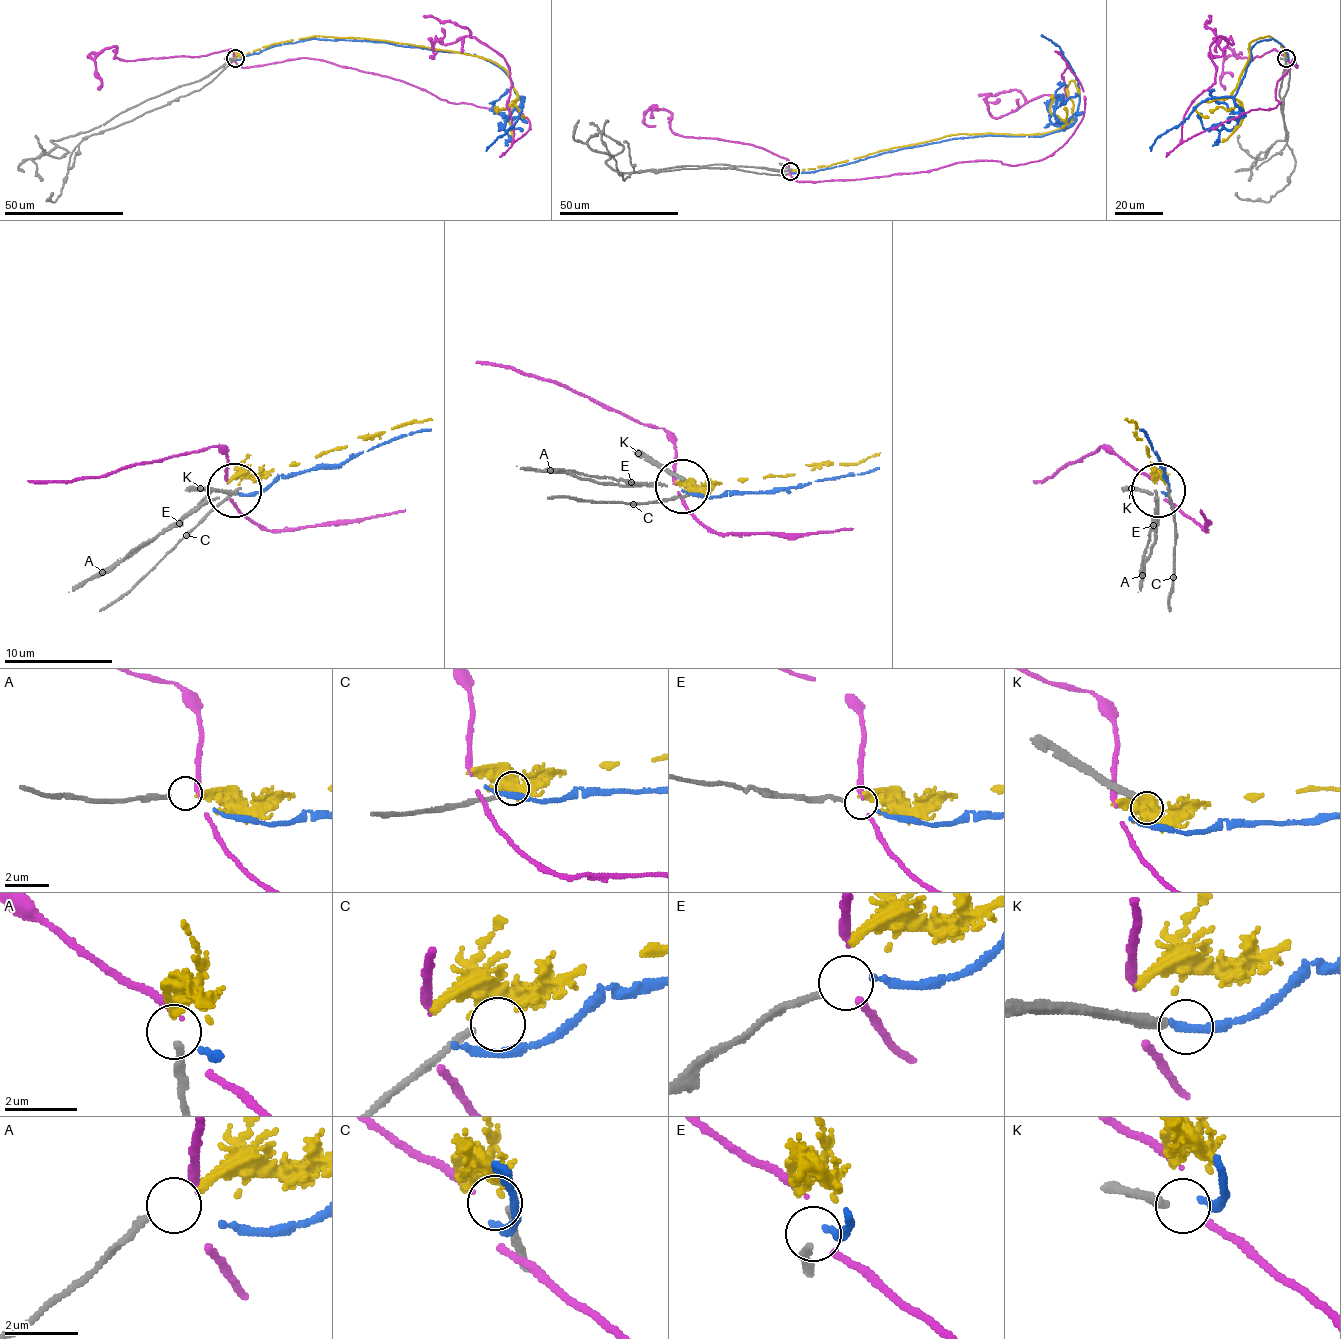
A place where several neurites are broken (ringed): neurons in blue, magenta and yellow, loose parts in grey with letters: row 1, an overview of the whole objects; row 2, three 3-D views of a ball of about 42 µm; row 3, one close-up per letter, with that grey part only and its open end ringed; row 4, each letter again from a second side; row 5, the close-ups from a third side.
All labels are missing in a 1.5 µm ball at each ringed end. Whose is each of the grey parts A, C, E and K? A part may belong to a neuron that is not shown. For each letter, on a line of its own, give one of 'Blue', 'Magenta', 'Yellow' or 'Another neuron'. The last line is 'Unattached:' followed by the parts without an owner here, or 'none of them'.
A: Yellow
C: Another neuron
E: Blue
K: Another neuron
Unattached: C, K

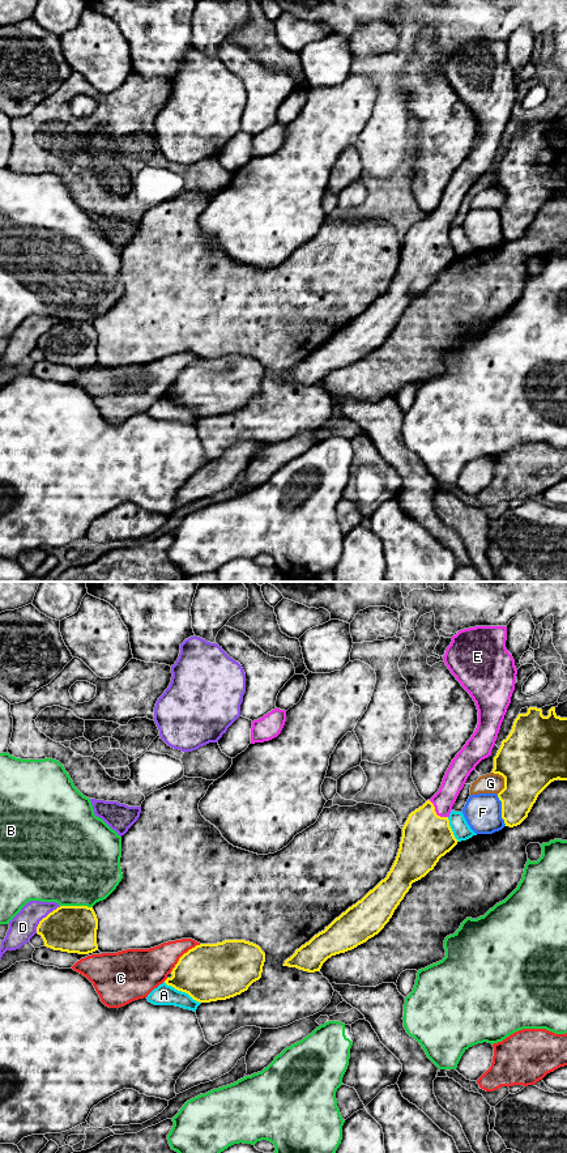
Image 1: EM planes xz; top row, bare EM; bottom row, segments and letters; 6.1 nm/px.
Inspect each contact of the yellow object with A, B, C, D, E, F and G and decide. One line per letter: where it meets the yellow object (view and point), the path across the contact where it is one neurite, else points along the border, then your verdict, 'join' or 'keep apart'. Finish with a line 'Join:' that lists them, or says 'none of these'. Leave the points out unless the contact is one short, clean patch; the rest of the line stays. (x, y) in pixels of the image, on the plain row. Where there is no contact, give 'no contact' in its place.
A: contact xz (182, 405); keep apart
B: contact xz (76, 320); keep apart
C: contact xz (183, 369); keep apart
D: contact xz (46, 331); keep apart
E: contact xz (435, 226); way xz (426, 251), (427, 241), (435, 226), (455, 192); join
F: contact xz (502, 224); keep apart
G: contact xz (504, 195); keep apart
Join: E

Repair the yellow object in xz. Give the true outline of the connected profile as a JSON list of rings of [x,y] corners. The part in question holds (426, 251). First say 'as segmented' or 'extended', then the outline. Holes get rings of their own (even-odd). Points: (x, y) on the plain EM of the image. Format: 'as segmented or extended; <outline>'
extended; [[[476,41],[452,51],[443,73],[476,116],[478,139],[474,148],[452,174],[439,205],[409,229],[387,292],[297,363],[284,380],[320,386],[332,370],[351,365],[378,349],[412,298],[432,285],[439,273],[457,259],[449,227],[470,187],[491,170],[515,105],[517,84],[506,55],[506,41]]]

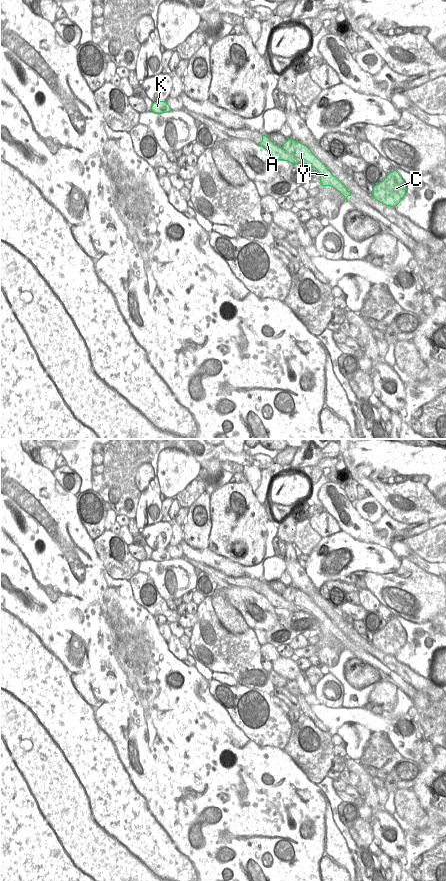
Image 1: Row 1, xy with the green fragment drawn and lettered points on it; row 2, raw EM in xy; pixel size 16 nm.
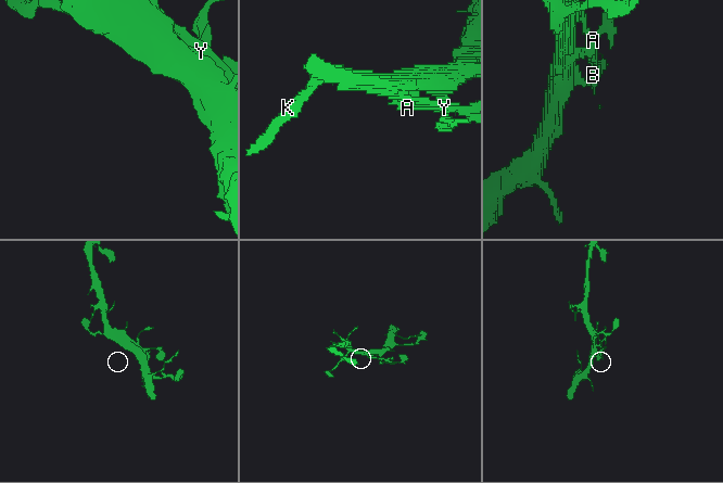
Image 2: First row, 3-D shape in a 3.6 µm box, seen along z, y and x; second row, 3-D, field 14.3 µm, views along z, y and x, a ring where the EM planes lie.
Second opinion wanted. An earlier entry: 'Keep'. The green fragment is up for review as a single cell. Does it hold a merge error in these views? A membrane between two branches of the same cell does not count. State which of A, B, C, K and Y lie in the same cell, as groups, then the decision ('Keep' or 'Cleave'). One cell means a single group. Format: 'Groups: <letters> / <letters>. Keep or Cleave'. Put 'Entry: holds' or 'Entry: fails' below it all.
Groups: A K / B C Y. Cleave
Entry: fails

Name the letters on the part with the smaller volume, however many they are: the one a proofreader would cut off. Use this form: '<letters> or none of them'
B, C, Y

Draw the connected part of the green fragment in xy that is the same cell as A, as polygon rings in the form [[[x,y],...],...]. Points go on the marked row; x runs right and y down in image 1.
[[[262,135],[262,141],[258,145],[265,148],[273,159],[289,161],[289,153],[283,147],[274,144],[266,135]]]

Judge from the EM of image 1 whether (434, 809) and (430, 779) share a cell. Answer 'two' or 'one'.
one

_HOW TO COMPLETE THIS TASK_
Once the pictures are set aside, give the rest of the listing again exactly.

_RESPONSE TO THIS TASK_
A place where several neurites are broken (ringed): neurons in blue, magenta and yellow, loose parts in grey with letters: row 1, an overview of the whole objects; row 2, three 3-D views of a ball of about 42 µm; row 3, one close-up per letter, with that grey part only and its open end ringed; row 4, each letter again from a second side; row 5, the close-ups from a third side.
All labels are missing in a 1.5 µm ball at each ringed end. Whose is each of the grey parts A, C, E and K? A part may belong to a neuron that is not shown. For each letter, on a line of its own, give one of 'Blue', 'Magenta', 'Yellow' or 'Another neuron'. The last line is 'Unattached:' followed by the parts without an owner here, or 'none of them'.
A: Yellow
C: Another neuron
E: Blue
K: Another neuron
Unattached: C, K

Image 1: EM planes xz; top row, bare EM; bottom row, segments and letters; 6.1 nm/px.
Inspect each contact of the yellow object with A, B, C, D, E, F and G and decide. One line per letter: where it meets the yellow object (view and point), the path across the contact where it is one neurite, else points along the border, then your verdict, 'join' or 'keep apart'. Finish with a line 'Join:' that lists them, or says 'none of these'. Leave the points out unless the contact is one short, clean patch; the rest of the line stays. (x, y) in pixels of the image, on the plain row. Where there is no contact, give 'no contact' in its place.
A: contact xz (182, 405); keep apart
B: contact xz (76, 320); keep apart
C: contact xz (183, 369); keep apart
D: contact xz (46, 331); keep apart
E: contact xz (435, 226); way xz (426, 251), (427, 241), (435, 226), (455, 192); join
F: contact xz (502, 224); keep apart
G: contact xz (504, 195); keep apart
Join: E

Repair the yellow object in xz. Give the true outline of the connected profile as a JSON list of rings of [x,y] corners. The part in question holds (426, 251). First say 'as segmented' or 'extended', then the outline. Holes get rings of their own (even-odd). Points: (x, y) on the plain EM of the image. Format: 'as segmented or extended; <outline>'
extended; [[[476,41],[452,51],[443,73],[476,116],[478,139],[474,148],[452,174],[439,205],[409,229],[387,292],[297,363],[284,380],[320,386],[332,370],[351,365],[378,349],[412,298],[432,285],[439,273],[457,259],[449,227],[470,187],[491,170],[515,105],[517,84],[506,55],[506,41]]]

Image 1: Row 1, xy with the green fragment drawn and lettered points on it; row 2, raw EM in xy; pixel size 16 nm.
Image 2: First row, 3-D shape in a 3.6 µm box, seen along z, y and x; second row, 3-D, field 14.3 µm, views along z, y and x, a ring where the EM planes lie.
Second opinion wanted. An earlier entry: 'Keep'. The green fragment is up for review as a single cell. Does it hold a merge error in these views? A membrane between two branches of the same cell does not count. State which of A, B, C, K and Y lie in the same cell, as groups, then the decision ('Keep' or 'Cleave'). One cell means a single group. Format: 'Groups: <letters> / <letters>. Keep or Cleave'. Put 'Entry: holds' or 'Entry: fails' below it all.
Groups: A K / B C Y. Cleave
Entry: fails

Name the letters on the part with the smaller volume, however many they are: the one a proofreader would cut off. Use this form: '<letters> or none of them'
B, C, Y

Draw the connected part of the green fragment in xy that is the same cell as A, as polygon rings in the form [[[x,y],...],...]. Points go on the marked row; x runs right and y down in image 1.
[[[262,135],[262,141],[258,145],[265,148],[273,159],[289,161],[289,153],[283,147],[274,144],[266,135]]]

Judge from the EM of image 1 whether (434, 809) and (430, 779) share a cell. Answer 'two' or 'one'.
one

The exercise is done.